━━ Data excerpts ━━
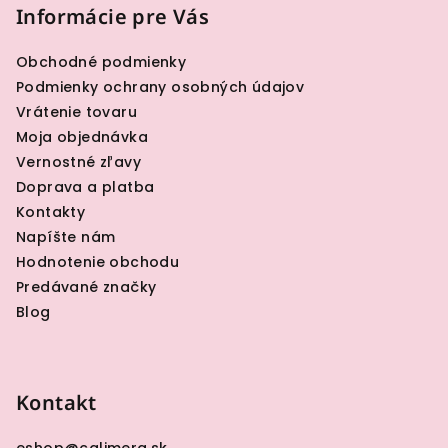
p
Informácie pre Vás
ä
Obchodné podmienky
t
Podmienky ochrany osobných údajov
i
Vrátenie tovaru
e
Moja objednávka
Vernostné zľavy
Doprava a platba
Kontakty
Napíšte nám
Hodnotenie obchodu
Predávané značky
Blog
Kontakt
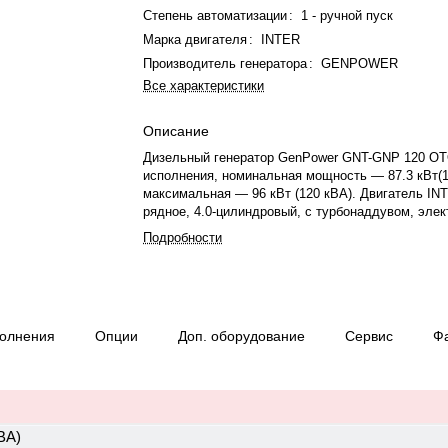
Степень автоматизации
:
1 - ручной пуск
Марка двигателя
:
INTER
Производитель генератора
:
GENPOWER
Все характеристики
Описание
Дизельный генератор GenPower GNT-GNP 120 OT
исполнения, номинальная мощность — 87.3 кВт(1
максимальная — 96 кВт (120 кВА). Двигатель IN
рядное, 4.0-цилиндровый, с турбонаддувом, эле
регулятором оборотов. Объём двигателя — 4.3 л
Подробности
охлаждения — жидкостная, объём — 30 л, смазк
Частота вращения — 1500 об/мин. Генератор син
фазный, 230/400 В, 50 Гц, класс изоляции H. Рас
21.9 л/ч при 100% нагрузке, 16.6 л/ч при 75%. с
IP 23. Степень сжатия — 16:1. Вес — 1067 кг, габ
полнения
Опции
Доп. оборудование
Сервис
Ф
1900×700×1562 мм. Производство: Турция, гаран
месяцев или 1000 моточасов.
ВА)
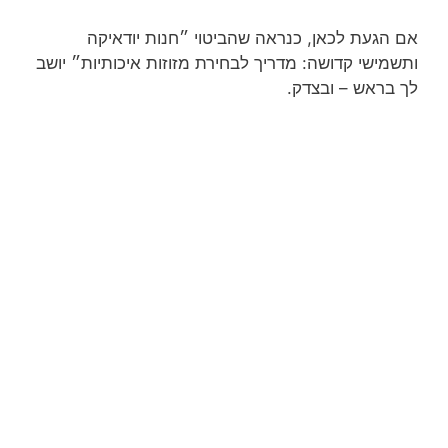
אם הגעת לכאן, כנראה שהביטוי ״חנות יודאיקה
ותשמישי קדושה: מדריך לבחירת מזוזות איכותיות״ יושב
לך בראש – ובצדק.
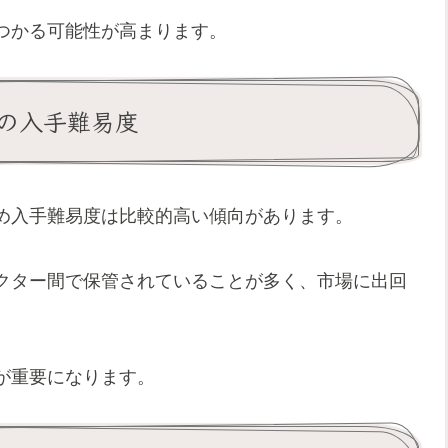
つかる可能性が高まります。
の入手難易度
め入手難易度は比較的高い傾向があります。
クター間で保管されていることが多く、市場に出回
が重要になります。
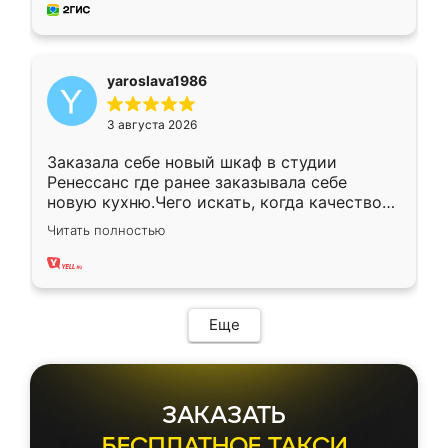
мебель за качественную работу!
yaroslava1986
3 августа 2026
Заказала себе новый шкаф в студии
Ренессанс где ранее заказывала себе
новую кухню.Чего искать, когда качеством
вполне довольна. Служит кухня уже почти
Читать полностью
два года, нареканий нет.
Еще
ЗАКАЗАТЬ
БЕСПЛАТНОЕ ТАКСИ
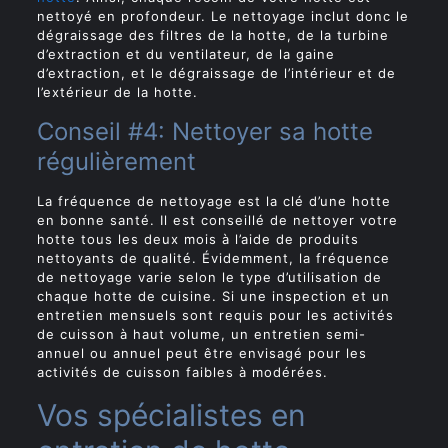
nettoyé en profondeur. Le nettoyage inclut donc le
dégraissage des filtres de la hotte, de la turbine
d’extraction et du ventilateur, de la gaine
d’extraction, et le dégraissage de l’intérieur et de
l’extérieur de la hotte.
Conseil #4: Nettoyer sa hotte
régulièrement
La fréquence de nettoyage est la clé d’une hotte
en bonne santé. Il est conseillé de nettoyer votre
hotte tous les deux mois à l’aide de produits
nettoyants de qualité. Évidemment, la fréquence
de nettoyage varie selon le type d’utilisation de
chaque hotte de cuisine. Si une inspection et un
entretien mensuels sont requis pour les activités
de cuisson à haut volume, un entretien semi-
annuel ou annuel peut être envisagé pour les
activités de cuisson faibles à modérées.
Vos spécialistes en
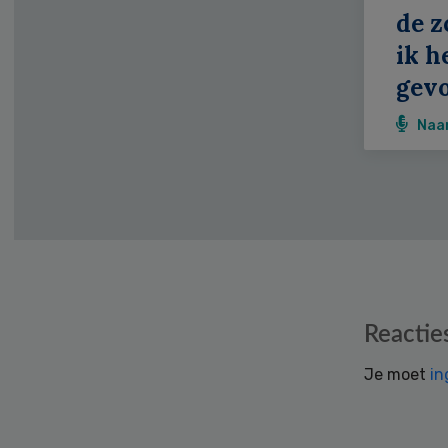
de z
ik h
gevo
Naa
Reader
Reactie
Interactions
Je moet
in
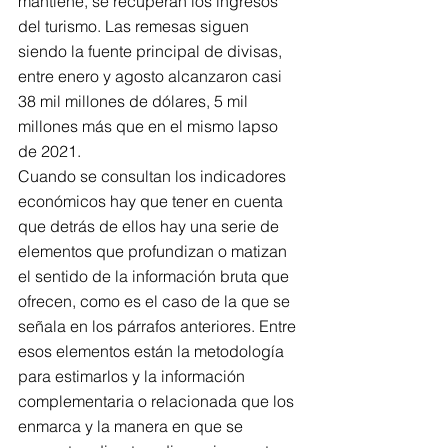
mantiene, se recuperan los ingresos 
del turismo. Las remesas siguen 
siendo la fuente principal de divisas, 
entre enero y agosto alcanzaron casi 
38 mil millones de dólares, 5 mil 
millones más que en el mismo lapso 
de 2021.
Cuando se consultan los indicadores 
económicos hay que tener en cuenta 
que detrás de ellos hay una serie de 
elementos que profundizan o matizan 
el sentido de la información bruta que 
ofrecen, como es el caso de la que se 
señala en los párrafos anteriores. Entre 
esos elementos están la metodología 
para estimarlos y la información 
complementaria o relacionada que los 
enmarca y la manera en que se 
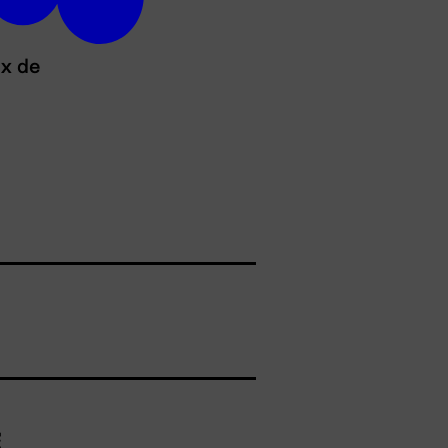
ux de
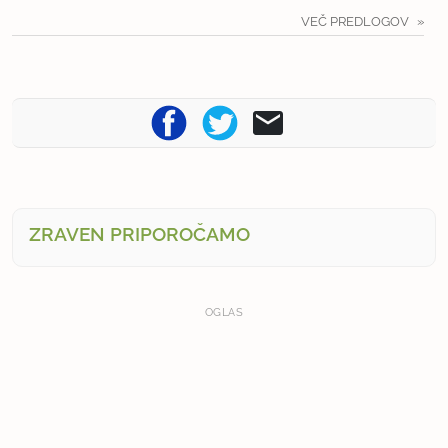
VEČ PREDLOGOV
ZRAVEN PRIPOROČAMO
OGLAS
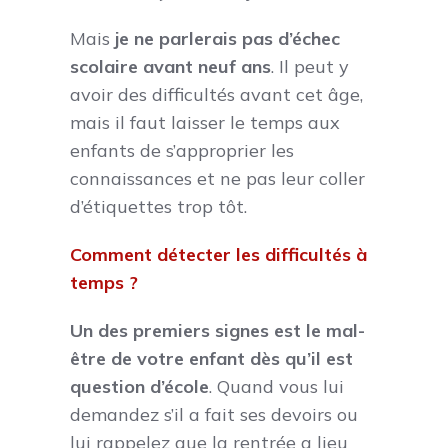
Mais
je ne parlerais pas d’échec
scolaire avant neuf ans
. Il peut y
avoir des difficultés avant cet âge,
mais il faut laisser le temps aux
enfants de s’approprier les
connaissances et ne pas leur coller
d’étiquettes trop tôt.
Comment détecter les difficultés à
temps ?
Un des premiers signes est le mal-
être de votre enfant dès qu’il est
question d’école
. Quand vous lui
demandez s’il a fait ses devoirs ou
lui rappelez que la rentrée a lieu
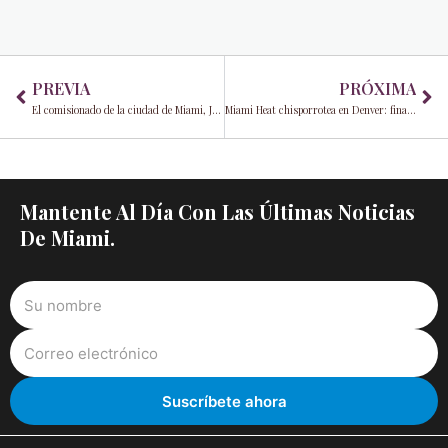
Prev
Ne
PREVIA
PRÓXIMA
El comisionado de la ciudad de Miami, Joe Carollo, declarado culpable y responsable de 63 millones en daños
Miami Heat chisporrotea en Denver: finales de la NBA empatando 1-1
Mantente Al Día Con Las Últimas Noticias
De Miami.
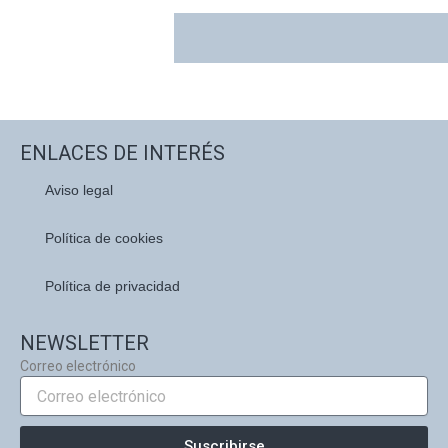
ENLACES DE INTERÉS
Aviso legal
Política de cookies
Política de privacidad
NEWSLETTER
Correo electrónico
Suscribirse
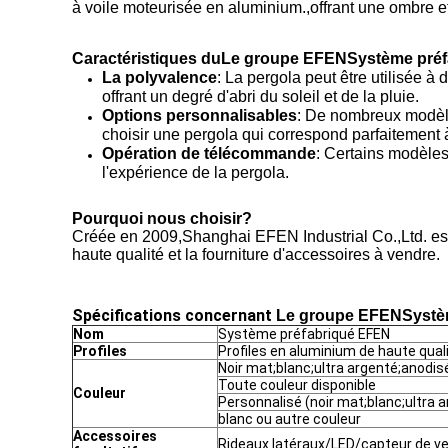
à voile moteurisée en aluminium.
,
offrant une ombre e
Caractéristiques du
Le groupe EFEN
Système préf
La polyvalence
: La pergola peut être utilisée à 
offrant un degré d'abri du soleil et de la pluie.
Options personnalisables
: De nombreux modèle
choisir une pergola qui correspond parfaitement à
Opération de télécommande
: Certains modèle
l'expérience de la pergola.
Pourquoi nous choisir?
Créée en 2009
,
Shanghai EFEN Industrial Co.
,
Ltd. e
haute qualité et la fourniture d'accessoires à vendre.
Spécifications concernant
Le groupe EFEN
Systè
Nom
Système préfabriqué EFEN
Profiles
Profiles en aluminium de haute qua
Noir mat;blanc;ultra argenté;anodisé
Toute couleur disponible
Couleur
Personnalisé (noir mat;blanc;ultra a
blanc ou autre couleur
Accessoires
Rideaux latéraux/LED/capteur de ven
━━━
**Task description:**
Please set down the whole listing above exactly and skip every picture.

**Exercise result:**
p
Informácie pre Vás
ä
Obchodné podmienky
t
Podmienky ochrany osobných údajov
i
Vrátenie tovaru
e
Moja objednávka
Vernostné zľavy
Doprava a platba
Kontakty
Napíšte nám
Hodnotenie obchodu
Predávané značky
Blog
Kontakt
Степень автоматизации
:
1 - ручной пуск
Марка двигателя
:
INTER
Производитель генератора
:
GENPOWER
Все характеристики
Описание
Дизельный генератор GenPower GNT-GNP 120 OT
исполнения, номинальная мощность — 87.3 кВт(1
максимальная — 96 кВт (120 кВА). Двигатель IN
рядное, 4.0-цилиндровый, с турбонаддувом, эле
регулятором оборотов. Объём двигателя — 4.3 л
Подробности
охлаждения — жидкостная, объём — 30 л, смазк
Частота вращения — 1500 об/мин. Генератор син
фазный, 230/400 В, 50 Гц, класс изоляции H. Рас
21.9 л/ч при 100% нагрузке, 16.6 л/ч при 75%. с
IP 23. Степень сжатия — 16:1. Вес — 1067 кг, габ
полнения
Опции
Доп. оборудование
Сервис
Ф
1900×700×1562 мм. Производство: Турция, гаран
месяцев или 1000 моточасов.
ВА)
אם הגעת לכאן, כנראה שהביטוי ״חנות יודאיקה
ותשמישי קדושה: מדריך לבחירת מזוזות איכותיות״ יושב
לך בראש – ובצדק.
つかる可能性が高まります。
の入手難易度
め入手難易度は比較的高い傾向があります。
クター間で保管されていることが多く、市場に出回
が重要になります。
мебель за качественную работу!
yaroslava1986
3 августа 2026
Заказала себе новый шкаф в студии
Ренессанс где ранее заказывала себе
новую кухню.Чего искать, когда качеством
вполне довольна. Служит кухня уже почти
Читать полностью
два года, нареканий нет.
Еще
ЗАКАЗАТЬ
БЕСПЛАТНОЕ ТАКСИ
nettoyé en profondeur. Le nettoyage inclut donc le
dégraissage des filtres de la hotte, de la turbine
d’extraction et du ventilateur, de la gaine
d’extraction, et le dégraissage de l’intérieur et de
l’extérieur de la hotte.
Conseil #4: Nettoyer sa hotte
régulièrement
La fréquence de nettoyage est la clé d’une hotte
en bonne santé. Il est conseillé de nettoyer votre
hotte tous les deux mois à l’aide de produits
nettoyants de qualité. Évidemment, la fréquence
de nettoyage varie selon le type d’utilisation de
chaque hotte de cuisine. Si une inspection et un
entretien mensuels sont requis pour les activités
de cuisson à haut volume, un entretien semi-
annuel ou annuel peut être envisagé pour les
activités de cuisson faibles à modérées.
Vos spécialistes en
de z
ik h
gevo
Naa
Reader
Reactie
Interactions
Je moet
in
mantiene, se recuperan los ingresos 
del turismo. Las remesas siguen 
siendo la fuente principal de divisas, 
entre enero y agosto alcanzaron casi 
38 mil millones de dólares, 5 mil 
millones más que en el mismo lapso 
de 2021.
Cuando se consultan los indicadores 
económicos hay que tener en cuenta 
que detrás de ellos hay una serie de 
elementos que profundizan o matizan 
el sentido de la información bruta que 
ofrecen, como es el caso de la que se 
señala en los párrafos anteriores. Entre 
esos elementos están la metodología 
para estimarlos y la información 
complementaria o relacionada que los 
enmarca y la manera en que se 
ux de
VEČ PREDLOGOV
ZRAVEN PRIPOROČAMO
OGLAS
Mais
je ne parlerais pas d’échec
scolaire avant neuf ans
. Il peut y
avoir des difficultés avant cet âge,
mais il faut laisser le temps aux
enfants de s’approprier les
connaissances et ne pas leur coller
d’étiquettes trop tôt.
Comment détecter les difficultés à
temps ?
Un des premiers signes est le mal-
être de votre enfant dès qu’il est
question d’école
. Quand vous lui
demandez s’il a fait ses devoirs ou
lui rappelez que la rentrée a lieu
Prev
Ne
PREVIA
PRÓXIMA
El comisionado de la ciudad de Miami, Joe Carollo, declarado culpable y responsable de 63 millones en daños
Miami Heat chisporrotea en Denver: finales de la NBA empatando 1-1
Mantente Al Día Con Las Últimas Noticias
De Miami.
ENLACES DE INTERÉS
Aviso legal
Política de cookies
Política de privacidad
NEWSLETTER
Correo electrónico
Suscribirse
à voile moteurisée en aluminium.
,
offrant une ombre e
Caractéristiques du
Le groupe EFEN
Système préf
La polyvalence
: La pergola peut être utilisée à 
offrant un degré d'abri du soleil et de la pluie.
Options personnalisables
: De nombreux modèle
choisir une pergola qui correspond parfaitement à
Opération de télécommande
: Certains modèle
l'expérience de la pergola.
Pourquoi nous choisir?
Créée en 2009
,
Shanghai EFEN Industrial Co.
,
Ltd. e
haute qualité et la fourniture d'accessoires à vendre.
Spécifications concernant
Le groupe EFEN
Systè
Nom
Système préfabriqué EFEN
Profiles
Profiles en aluminium de haute qua
Noir mat;blanc;ultra argenté;anodisé
Toute couleur disponible
Couleur
Personnalisé (noir mat;blanc;ultra a
blanc ou autre couleur
Accessoires
Rideaux latéraux/LED/capteur de ven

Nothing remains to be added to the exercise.